Questions fréquentes sur la conservation du patrimoine cinématographique d'Humberto Solás
Quel est l'état actuel de l'œuvre cinématographique d'Humberto Solás ?
Seule le film "Lucía" a été restauré, tandis que le reste de l'œuvre d'Humberto Solás risque de se perdre en raison de la dégradation physique, du manque de numérisation et du désintérêt des autorités culturelles cubaines.
Que faut-il pour préserver l'héritage d'Humberto Solás ?
Pour protéger l'œuvre d'Humberto Solás, il est nécessaire de mettre en place une stratégie intégrée qui prenne en compte la conservation physique, la numérisation et la promotion de sa valeur culturelle. Cela inclut l'établissement d'un système unifié de catalogage et de collaboration avec des institutions internationales.

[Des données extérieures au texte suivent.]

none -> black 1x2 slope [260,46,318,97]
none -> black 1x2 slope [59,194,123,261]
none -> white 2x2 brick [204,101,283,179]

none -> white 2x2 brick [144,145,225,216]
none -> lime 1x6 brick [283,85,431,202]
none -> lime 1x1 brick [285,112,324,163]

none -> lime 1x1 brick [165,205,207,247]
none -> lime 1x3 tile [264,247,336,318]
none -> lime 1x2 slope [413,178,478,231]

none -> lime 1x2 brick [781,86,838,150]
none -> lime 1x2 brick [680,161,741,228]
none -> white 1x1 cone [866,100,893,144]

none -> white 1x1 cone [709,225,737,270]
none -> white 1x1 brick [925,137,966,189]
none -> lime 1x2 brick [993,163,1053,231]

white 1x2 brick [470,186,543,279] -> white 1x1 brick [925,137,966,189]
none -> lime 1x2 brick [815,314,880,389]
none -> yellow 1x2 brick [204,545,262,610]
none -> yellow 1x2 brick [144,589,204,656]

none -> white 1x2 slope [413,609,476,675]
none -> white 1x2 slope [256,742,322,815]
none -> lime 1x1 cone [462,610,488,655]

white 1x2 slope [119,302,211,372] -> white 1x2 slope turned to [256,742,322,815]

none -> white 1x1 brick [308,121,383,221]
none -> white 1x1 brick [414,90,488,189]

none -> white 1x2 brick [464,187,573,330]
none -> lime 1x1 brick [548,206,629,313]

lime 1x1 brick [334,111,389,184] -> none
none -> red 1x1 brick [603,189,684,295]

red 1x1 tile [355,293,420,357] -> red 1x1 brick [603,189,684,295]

Quel rôle joue l'intelligence artificielle dans la restauration du cinéma cubain ?
L'intelligence artificielle offre de nouvelles possibilités pour identifier, classifier et récupérer des œuvres audiovisuelles, bien que la numérisation en haute résolution reste coûteuse. Cette technologie soulève des débats sur l'intervention sans altérer l'essence des œuvres.
Comment le désintérêt gouvernemental affecte-t-il la conservation du cinéma à Cuba ?
Le désintérêt des autorités culturelles cubaines contribue à la dégradation du patrimoine cinématographique, car aucune politique efficace de préservation n'est mise en œuvre et les ressources suffisantes pour la conservation des œuvres cinématographiques ne sont pas allouées, affectant ainsi la mémoire culturelle du pays.